[How to complete this task]: Copy every line of the data that includes the string "lines".

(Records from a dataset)

*** Begin section ***

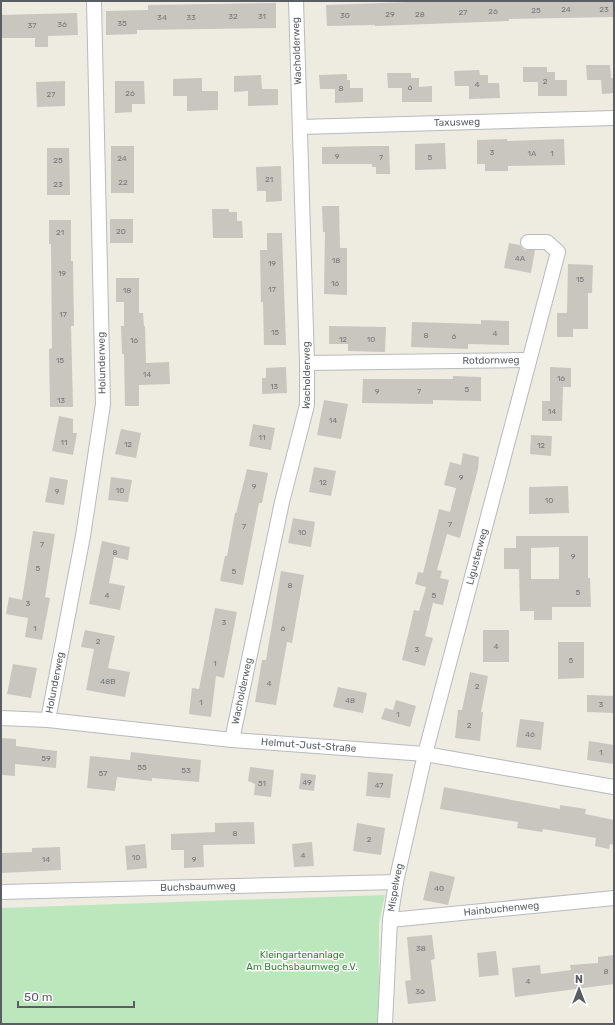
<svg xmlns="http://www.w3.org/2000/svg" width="615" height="1025" viewBox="0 0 615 1025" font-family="Rubik,sans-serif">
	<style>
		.green { fill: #bce7bc }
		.building { fill: #c9c6bf; fill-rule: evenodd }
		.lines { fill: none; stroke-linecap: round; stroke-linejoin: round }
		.street-casing { stroke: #b7babf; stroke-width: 16 }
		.street { stroke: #fff; stroke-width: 14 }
		.labels { text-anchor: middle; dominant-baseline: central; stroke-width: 3; stroke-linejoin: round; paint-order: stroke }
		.number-label { font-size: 8px; fill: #76787a }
		.street-label { font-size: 10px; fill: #5a5e63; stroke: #fff }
		.park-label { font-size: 10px; fill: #308534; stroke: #fff }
	</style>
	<rect width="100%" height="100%" fill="#eeebe1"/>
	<!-- green -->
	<path class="green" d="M385 895 379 923V1024H1V908Z"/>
	<!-- building -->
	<path class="building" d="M437 1H614V17L509 19V21L375 26V25L327 26 326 5Z
		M276 3V28L137 30V34L106 35V11L148 10V5Z
		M77 13 78 35 48 36V47H35V38H1V15Z
		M586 65H610L611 78H614V93L602 94 601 80H587Z
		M523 67H547V72H555V80H567V96H538V82H523Z
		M479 70 480 75H488V83H499L500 98 469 99V86H455L454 71Z
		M387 73H411V78H419V87L432 86V102H402V88H388Z
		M347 74V80H350V88H363V102L335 103V89H320L319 75Z
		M261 75 262 89H278V105L248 106V91L234 92V76Z
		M202 78V91H218V110L187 111V96H173V79Z
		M65 81V106L37 107 36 82Z
		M115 81H144L145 104H132V112L115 113Z
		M507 139V141L564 139 565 165 508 166V171H485V164H477V140Z
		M445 143 446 169 415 170V144Z
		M111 146H134V193H111Z
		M372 146H389L390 174H376V167H372V164H322V147Z
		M47 148H69L70 195H47Z
		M281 166 282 201 266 202V191H257L256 167Z
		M322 206H339L340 248H347V295L324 294 325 232H323Z
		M212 209H229V212H237V221H242L243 238H213Z
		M110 219H133V243H110Z
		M49 220H71V261H73L74 326H71L73 407H50L49 349 52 348 51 244H49Z
		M267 233H282L286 345H264L263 302H261L260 250H267Z
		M509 243 520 245 524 250H535L531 273 504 268Z
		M568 264 593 265 592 293H588V329H573V337H557V313H567Z
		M116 278H139V313H143L144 326H145L146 363 169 362 170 384 139 385V406H125L124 354H122L121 326H124V302H116Z
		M481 320 509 321V345L468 344V349L411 347 412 322 481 324Z
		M329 326 386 327 385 352 348 351V344H329Z
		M286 367 287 393 262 394V378H266V368Z
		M550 367 571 368V387H563L562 421H542V401H550Z
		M453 376 481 377V401L433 400V404L362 403 363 379H453Z
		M324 400 348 404 341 439 317 435Z
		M59 416 73 419V433H77L73 455 52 451Z
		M253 424 275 428 271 450 249 446Z
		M121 429 141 433 136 458 115 454Z
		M531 435 552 436 551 456 530 454Z
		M463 453 479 457 478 469 460 538 447 534 437 570 442 571 440 578 449 580 443 605 433 603 425 636 433 638 425 666 402 660 414 610 419 611 426 587 415 584 418 572 423 573 439 509 450 512 456 488 444 485 450 462 461 465Z
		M314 467 336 471 331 496 309 492Z
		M247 469 268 473 262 503H259L243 585 220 581 225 556H227L235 513H236Z
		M50 477 68 480 64 505 45 502Z
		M111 477 132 480 128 502 108 500Z
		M568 486 569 513 529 514V487Z
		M293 518 315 522 311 547 288 543Z
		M33 531 55 534 45 597 50 598 42 640 25 637 28 618 6 614 9 597 22 600Z
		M516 536H588V578H590L591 607H552V620H534V611H520L519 569H504V548H516ZM559 547V579H531V548Z
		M102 541 130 547 128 560 114 557 109 583 125 586 120 610 89 604Z
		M281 571 304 575 292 643 287 642 276 705 255 702 262 660H266Z
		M215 608 237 612 224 678 216 676 211 717 189 714 192 688 199 689Z
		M85 630 115 636 108 668 130 672 125 697 86 690 94 649 81 647Z
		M483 630H509V662H483Z
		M558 642H584V678L558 679Z
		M13 664 37 668 31 698 7 694Z
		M470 672 488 676 481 712H483L480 741 455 738 458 710H462Z
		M338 687 367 693 363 713 333 707Z
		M587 695 614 696V713L587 712Z
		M396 700 416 706 410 727 381 719 385 708 393 710Z
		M520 719 544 722 541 750 516 747Z
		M1 738 16 739V746L57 751 56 768 15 764V776L1 775Z
		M589 741 614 745V764L587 760Z
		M131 752 201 760 199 782 152 778V781L117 777 115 791 87 788 90 756 130 760Z
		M250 767 274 770 271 797 254 795 255 784 248 781Z
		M368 772 393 774 390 798 366 796Z
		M301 773 316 775 314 791 299 789Z
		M444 787 560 809V805L586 809 585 814 614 820V845L610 844 609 849 595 846 596 838 543 829 542 832 517 828 518 822 440 809Z
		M254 822 255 844 203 845 204 867 184 868V850H171V834L215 832V823Z
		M357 823 385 828 381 855 353 851Z
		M312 842 314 866 294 867 292 844Z
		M145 844 147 868 127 870 125 846Z
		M60 847 61 870 1 873V853L32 852V848Z
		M430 871 455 877 448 905 423 900Z
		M432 935 435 959 431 960 436 1001 408 1004 405 981 411 980 407 937Z
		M496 951 499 975 479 977 477 953Z
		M614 955V984L515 997 512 968 540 965 541 974 571 970 570 965 598 963V957Z"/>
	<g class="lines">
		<!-- street casing -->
		<g class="street-casing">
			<g id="street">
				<path id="s1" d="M300 127 614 118"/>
				<path id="s2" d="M307 363 529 360"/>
				<path id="s3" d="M1 718 48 720 232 740 425 754 614 787"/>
				<path id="s4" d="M48 720 83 536 103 404 94 1"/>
				<path id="s5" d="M232 740 282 502 307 405V363L296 1"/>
				<path id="s6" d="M1 892 396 882"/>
				<path id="s7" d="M390 920 614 898"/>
				<path id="s8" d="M385 1024 390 920 396 882 425 754 558 252 547 242H528"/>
			</g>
		</g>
		<!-- street -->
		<use href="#street" class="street"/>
	</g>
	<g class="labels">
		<!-- number labels -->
		<g class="number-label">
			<text x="566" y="9">24</text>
			<text x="604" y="9">23</text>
			<text x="536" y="10">25</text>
			<text x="493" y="11">26</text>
			<text x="463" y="12">27</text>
			<text x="390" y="14">29</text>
			<text x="420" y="14">28</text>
			<text x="345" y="15">30</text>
			<text x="233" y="16">32</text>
			<text x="262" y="16">31</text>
			<text x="162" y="17">34</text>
			<text x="191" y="17">33</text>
			<text x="122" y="23">35</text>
			<text x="62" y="24">36</text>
			<text x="32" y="25">37</text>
			<text x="545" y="81">2</text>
			<text x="477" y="84">4</text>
			<text x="410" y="87">6</text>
			<text x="341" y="88">8</text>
			<text x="130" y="93">26</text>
			<text x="51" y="94">27</text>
			<text x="492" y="152">3</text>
			<text x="532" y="153">1A</text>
			<text x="552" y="153">1</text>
			<text x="337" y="156">9</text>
			<text x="381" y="157">7</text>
			<text x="430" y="157">5</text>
			<text x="122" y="158">24</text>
			<text x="58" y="160">25</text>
			<text x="269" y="179">21</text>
			<text x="123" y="182">22</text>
			<text x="58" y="184">23</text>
			<text x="121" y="231">20</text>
			<text x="60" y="232">21</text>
			<text x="520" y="258">4A</text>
			<text x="336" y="260">18</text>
			<text x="272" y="263">19</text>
			<text x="62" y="273">19</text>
			<text x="580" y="279">15</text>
			<text x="335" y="283">16</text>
			<text x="272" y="289">17</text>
			<text x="127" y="290">18</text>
			<text x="63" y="314">17</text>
			<text x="275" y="332">15</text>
			<text x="495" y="333">4</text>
			<text x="426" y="335">8</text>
			<text x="454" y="336">6</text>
			<text x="343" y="339">12</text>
			<text x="371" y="339">10</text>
			<text x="134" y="340">16</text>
			<text x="60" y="360">15</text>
			<text x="147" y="374">14</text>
			<text x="561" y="378">16</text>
			<text x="274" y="386">13</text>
			<text x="467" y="389">5</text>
			<text x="377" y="391">9</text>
			<text x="419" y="391">7</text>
			<text x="61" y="400">13</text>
			<text x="552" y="411">14</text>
			<text x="333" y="420">14</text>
			<text x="262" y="437">11</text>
			<text x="64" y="442">11</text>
			<text x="128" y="444">12</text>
			<text x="541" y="445">12</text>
			<text x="461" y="477">9</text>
			<text x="323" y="482">12</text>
			<text x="254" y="486">9</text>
			<text x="120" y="490">10</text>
			<text x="57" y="491">9</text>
			<text x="549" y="500">10</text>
			<text x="450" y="524">7</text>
			<text x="244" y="526">7</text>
			<text x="302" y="532">10</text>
			<text x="42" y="544">7</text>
			<text x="115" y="552">8</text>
			<text x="573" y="556">9</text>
			<text x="38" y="568">5</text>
			<text x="234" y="571">5</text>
			<text x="290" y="585">8</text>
			<text x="578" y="592">5</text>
			<text x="107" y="595">4</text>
			<text x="434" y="595">5</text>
			<text x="28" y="603">3</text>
			<text x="224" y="622">3</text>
			<text x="35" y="628">1</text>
			<text x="283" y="628">6</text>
			<text x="98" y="641">2</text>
			<text x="496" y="646">4</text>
			<text x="417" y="649">3</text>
			<text x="571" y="660">5</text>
			<text x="215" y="663">1</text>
			<text x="108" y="681">48B</text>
			<text x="269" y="683">4</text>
			<text x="477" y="686">2</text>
			<text x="350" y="700">48</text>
			<text x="201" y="702">1</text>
			<text x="601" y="704">3</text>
			<text x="398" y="714">1</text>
			<text x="469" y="725">2</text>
			<text x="530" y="734">46</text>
			<text x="601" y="752">1</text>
			<text x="46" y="758">59</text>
			<text x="142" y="767">55</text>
			<text x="186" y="770">53</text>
			<text x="103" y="773">57</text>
			<text x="307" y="782">49</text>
			<text x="262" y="783">51</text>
			<text x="379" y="785">47</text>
			<text x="235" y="833">8</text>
			<text x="369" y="839">2</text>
			<text x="303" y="855">4</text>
			<text x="136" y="857">10</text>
			<text x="46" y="859">14</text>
			<text x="194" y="859">9</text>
			<text x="439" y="888">40</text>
			<text x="421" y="948">38</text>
			<text x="606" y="971">8</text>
			<text x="528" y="981">4</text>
			<text x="420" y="991">36</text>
		</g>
		<!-- street labels -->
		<g class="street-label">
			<text transform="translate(297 51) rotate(-92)">Wacholderweg</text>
			<text stroke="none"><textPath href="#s1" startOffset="157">Taxusweg</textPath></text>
			<text stroke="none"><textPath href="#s2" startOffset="184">Rotdornweg</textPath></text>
			<text transform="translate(102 363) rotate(-91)">Holunderweg</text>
			<text stroke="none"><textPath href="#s5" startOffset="373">Wacholderweg</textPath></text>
			<text stroke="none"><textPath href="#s8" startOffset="478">Ligusterweg</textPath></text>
			<text stroke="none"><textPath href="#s4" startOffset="38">Holunderweg</textPath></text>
			<text stroke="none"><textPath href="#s5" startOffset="50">Wacholderweg</textPath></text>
			<text stroke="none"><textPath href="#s3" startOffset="309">Helmut-Just-Straße</textPath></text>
			<text stroke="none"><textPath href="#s6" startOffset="197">Buchsbaumweg</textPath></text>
			<text stroke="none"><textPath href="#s8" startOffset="137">Mispelweg</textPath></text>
			<text stroke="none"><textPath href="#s7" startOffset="112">Hainbuchenweg</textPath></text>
		</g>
		<!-- park labels -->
		<g class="park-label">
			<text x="302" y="955">Kleingartenanlage<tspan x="302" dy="12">Am Buchsbaumweg e.V.</tspan></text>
		</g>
	</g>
	<!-- border -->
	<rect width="615" height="1025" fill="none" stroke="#5a5e63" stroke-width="4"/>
	<!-- north arrow -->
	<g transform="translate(579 989)" stroke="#ffffff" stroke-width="3" paint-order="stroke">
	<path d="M0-3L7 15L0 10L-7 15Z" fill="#5a5e63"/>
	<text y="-6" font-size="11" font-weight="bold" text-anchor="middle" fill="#5a5e63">N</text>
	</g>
	<!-- scale -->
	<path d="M18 1001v6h116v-6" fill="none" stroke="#5a5e63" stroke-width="2"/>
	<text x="24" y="1001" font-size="12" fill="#5a5e63" stroke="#ffffff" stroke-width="3" paint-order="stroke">50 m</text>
</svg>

*** End section ***

[Output for this exercise]:
		.lines { fill: none; stroke-linecap: round; stroke-linejoin: round }
	<g class="lines">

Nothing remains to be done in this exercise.